§ MATERIAL SHOWN

═══

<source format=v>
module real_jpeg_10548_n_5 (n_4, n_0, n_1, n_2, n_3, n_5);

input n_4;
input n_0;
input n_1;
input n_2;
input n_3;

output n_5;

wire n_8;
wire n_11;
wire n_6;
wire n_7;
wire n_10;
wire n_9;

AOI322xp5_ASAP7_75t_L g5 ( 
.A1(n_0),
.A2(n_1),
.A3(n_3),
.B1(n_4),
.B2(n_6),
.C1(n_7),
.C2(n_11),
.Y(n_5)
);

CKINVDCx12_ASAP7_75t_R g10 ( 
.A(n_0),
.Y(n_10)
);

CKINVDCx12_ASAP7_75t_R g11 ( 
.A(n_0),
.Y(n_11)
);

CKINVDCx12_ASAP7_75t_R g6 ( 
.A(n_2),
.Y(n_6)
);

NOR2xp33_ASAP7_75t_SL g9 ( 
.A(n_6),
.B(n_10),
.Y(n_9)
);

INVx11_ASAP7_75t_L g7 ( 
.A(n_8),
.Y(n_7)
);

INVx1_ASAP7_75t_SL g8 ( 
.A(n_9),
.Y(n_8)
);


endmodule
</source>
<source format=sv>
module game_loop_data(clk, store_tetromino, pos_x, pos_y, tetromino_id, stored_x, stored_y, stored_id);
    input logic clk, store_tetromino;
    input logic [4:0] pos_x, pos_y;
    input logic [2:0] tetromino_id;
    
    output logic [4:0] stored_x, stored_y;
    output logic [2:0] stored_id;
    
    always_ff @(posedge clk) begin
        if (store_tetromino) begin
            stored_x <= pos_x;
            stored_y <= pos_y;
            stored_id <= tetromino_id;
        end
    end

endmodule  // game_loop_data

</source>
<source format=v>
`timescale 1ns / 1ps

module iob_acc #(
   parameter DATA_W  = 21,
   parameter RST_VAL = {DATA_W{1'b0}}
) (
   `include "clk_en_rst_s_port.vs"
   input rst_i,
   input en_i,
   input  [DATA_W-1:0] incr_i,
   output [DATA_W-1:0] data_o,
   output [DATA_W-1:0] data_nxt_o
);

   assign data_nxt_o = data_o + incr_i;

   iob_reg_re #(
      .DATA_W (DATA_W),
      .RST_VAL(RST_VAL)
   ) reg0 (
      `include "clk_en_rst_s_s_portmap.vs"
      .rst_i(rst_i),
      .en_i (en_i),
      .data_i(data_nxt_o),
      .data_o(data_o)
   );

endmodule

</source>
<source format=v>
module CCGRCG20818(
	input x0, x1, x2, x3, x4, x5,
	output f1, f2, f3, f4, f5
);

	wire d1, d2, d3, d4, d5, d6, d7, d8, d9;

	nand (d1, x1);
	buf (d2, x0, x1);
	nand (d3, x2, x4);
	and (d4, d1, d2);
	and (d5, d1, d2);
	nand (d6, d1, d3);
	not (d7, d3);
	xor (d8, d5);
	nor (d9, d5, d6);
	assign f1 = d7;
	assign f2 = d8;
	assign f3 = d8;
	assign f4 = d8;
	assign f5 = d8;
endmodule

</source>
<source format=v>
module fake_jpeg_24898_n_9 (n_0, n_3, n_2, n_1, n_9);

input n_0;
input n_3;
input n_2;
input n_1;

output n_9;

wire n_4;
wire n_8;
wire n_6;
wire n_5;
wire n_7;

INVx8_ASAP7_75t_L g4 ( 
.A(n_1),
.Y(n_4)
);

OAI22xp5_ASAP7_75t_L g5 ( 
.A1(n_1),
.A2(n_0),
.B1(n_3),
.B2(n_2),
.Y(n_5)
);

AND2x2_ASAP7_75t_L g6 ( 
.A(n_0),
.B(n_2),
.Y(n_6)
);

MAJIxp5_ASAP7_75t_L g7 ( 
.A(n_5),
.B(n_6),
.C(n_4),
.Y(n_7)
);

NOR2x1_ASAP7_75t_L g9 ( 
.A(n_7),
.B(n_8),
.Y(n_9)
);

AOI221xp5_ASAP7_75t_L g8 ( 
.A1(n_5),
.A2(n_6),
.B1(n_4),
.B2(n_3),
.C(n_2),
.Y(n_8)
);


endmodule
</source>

═══

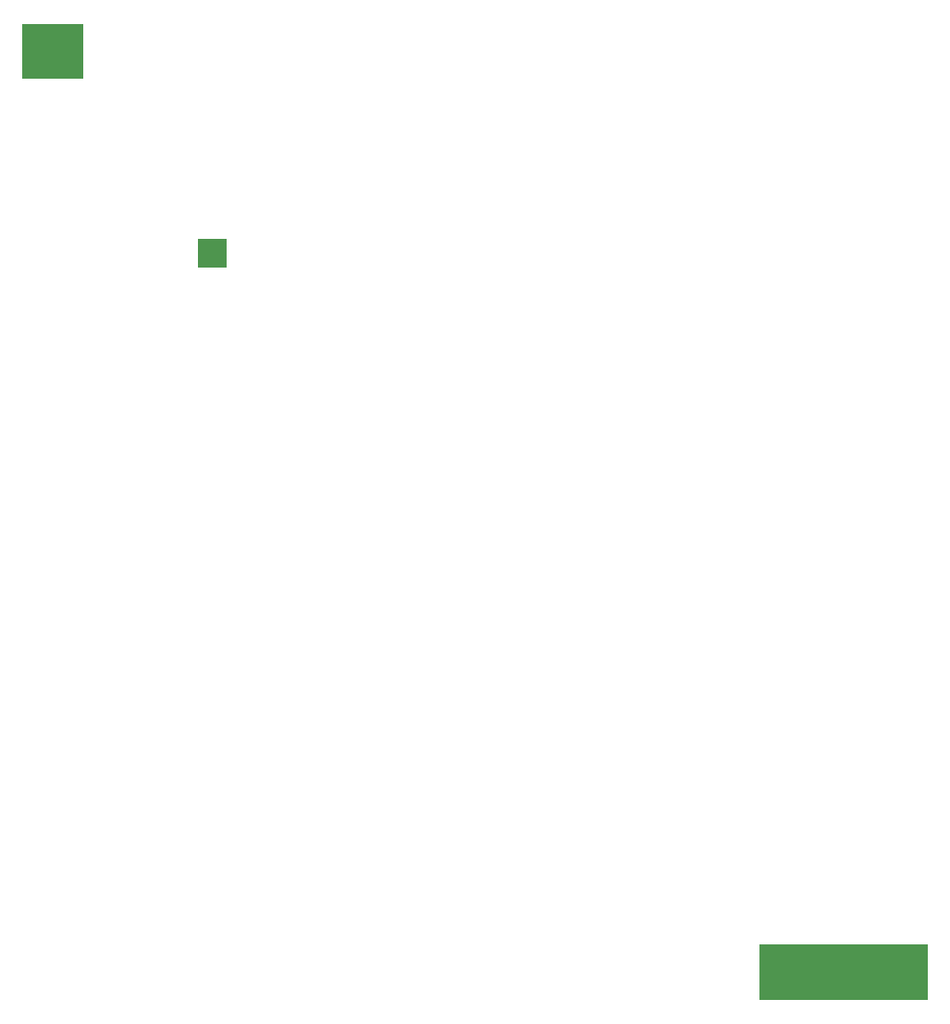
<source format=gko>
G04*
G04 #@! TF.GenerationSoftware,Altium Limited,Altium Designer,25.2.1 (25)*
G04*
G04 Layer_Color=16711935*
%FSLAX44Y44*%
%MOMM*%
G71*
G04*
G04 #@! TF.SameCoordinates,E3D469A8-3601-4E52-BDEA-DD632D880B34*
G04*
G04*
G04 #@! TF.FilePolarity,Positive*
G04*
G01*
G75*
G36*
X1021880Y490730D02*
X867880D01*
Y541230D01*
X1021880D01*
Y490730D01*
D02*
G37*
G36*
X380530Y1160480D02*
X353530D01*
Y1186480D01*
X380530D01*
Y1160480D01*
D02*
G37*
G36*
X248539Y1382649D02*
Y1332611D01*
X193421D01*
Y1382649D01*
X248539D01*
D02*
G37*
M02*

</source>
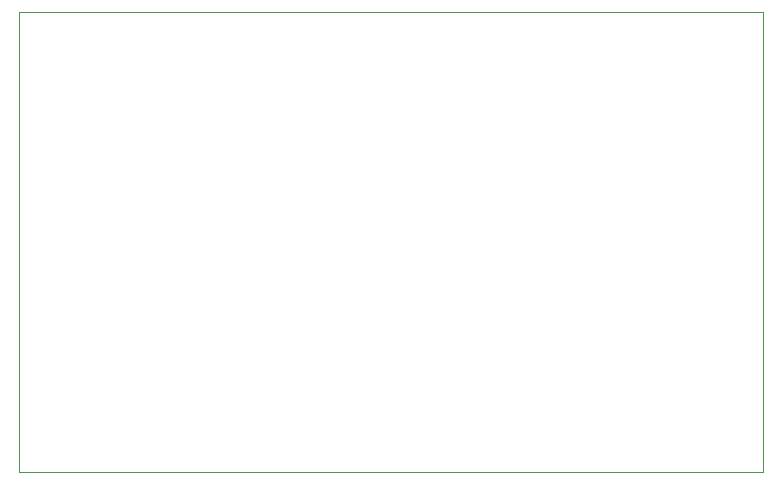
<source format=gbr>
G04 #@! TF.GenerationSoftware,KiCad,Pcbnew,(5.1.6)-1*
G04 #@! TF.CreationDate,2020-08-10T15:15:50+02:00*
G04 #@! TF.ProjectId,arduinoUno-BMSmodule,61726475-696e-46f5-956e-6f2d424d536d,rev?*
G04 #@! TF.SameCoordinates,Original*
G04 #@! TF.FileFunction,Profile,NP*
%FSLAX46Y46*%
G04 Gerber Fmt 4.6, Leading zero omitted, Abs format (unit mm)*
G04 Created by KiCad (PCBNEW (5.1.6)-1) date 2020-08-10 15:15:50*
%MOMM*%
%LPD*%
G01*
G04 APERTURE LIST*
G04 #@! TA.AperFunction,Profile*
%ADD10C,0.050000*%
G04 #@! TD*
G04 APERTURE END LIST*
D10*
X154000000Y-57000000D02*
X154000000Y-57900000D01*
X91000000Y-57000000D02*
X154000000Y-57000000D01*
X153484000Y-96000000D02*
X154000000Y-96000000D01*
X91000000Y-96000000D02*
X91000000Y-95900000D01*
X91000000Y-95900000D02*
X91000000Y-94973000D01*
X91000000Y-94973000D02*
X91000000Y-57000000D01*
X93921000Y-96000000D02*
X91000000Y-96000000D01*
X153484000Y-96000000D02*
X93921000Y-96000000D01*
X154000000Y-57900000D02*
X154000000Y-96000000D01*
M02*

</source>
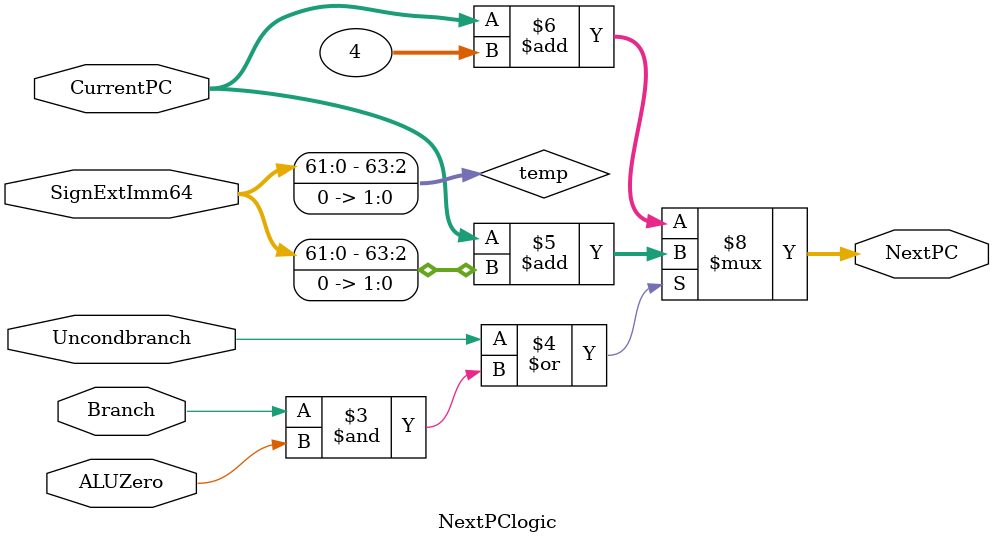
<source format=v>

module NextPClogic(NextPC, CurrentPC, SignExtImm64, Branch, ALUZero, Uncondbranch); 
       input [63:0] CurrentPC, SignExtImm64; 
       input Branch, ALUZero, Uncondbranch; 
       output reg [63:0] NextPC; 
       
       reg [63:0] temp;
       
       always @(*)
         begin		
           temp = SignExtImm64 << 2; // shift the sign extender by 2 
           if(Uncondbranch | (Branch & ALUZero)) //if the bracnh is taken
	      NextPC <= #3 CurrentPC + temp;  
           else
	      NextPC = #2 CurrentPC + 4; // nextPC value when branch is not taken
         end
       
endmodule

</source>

═══

§ WORK ITEM
Among the entries above, take the line with "X91000000Y-57000000D01*", the line with "input Branch, ALUZero, Uncondbranch;", and all the lines between them, and restate them word for word without pictures.

§ ANSWER SECTION
X91000000Y-57000000D01*
X93921000Y-96000000D02*
X91000000Y-96000000D01*
X153484000Y-96000000D02*
X93921000Y-96000000D01*
X154000000Y-57900000D02*
X154000000Y-96000000D01*
M02*

</source>
<source format=v>

module NextPClogic(NextPC, CurrentPC, SignExtImm64, Branch, ALUZero, Uncondbranch); 
       input [63:0] CurrentPC, SignExtImm64; 
       input Branch, ALUZero, Uncondbranch; 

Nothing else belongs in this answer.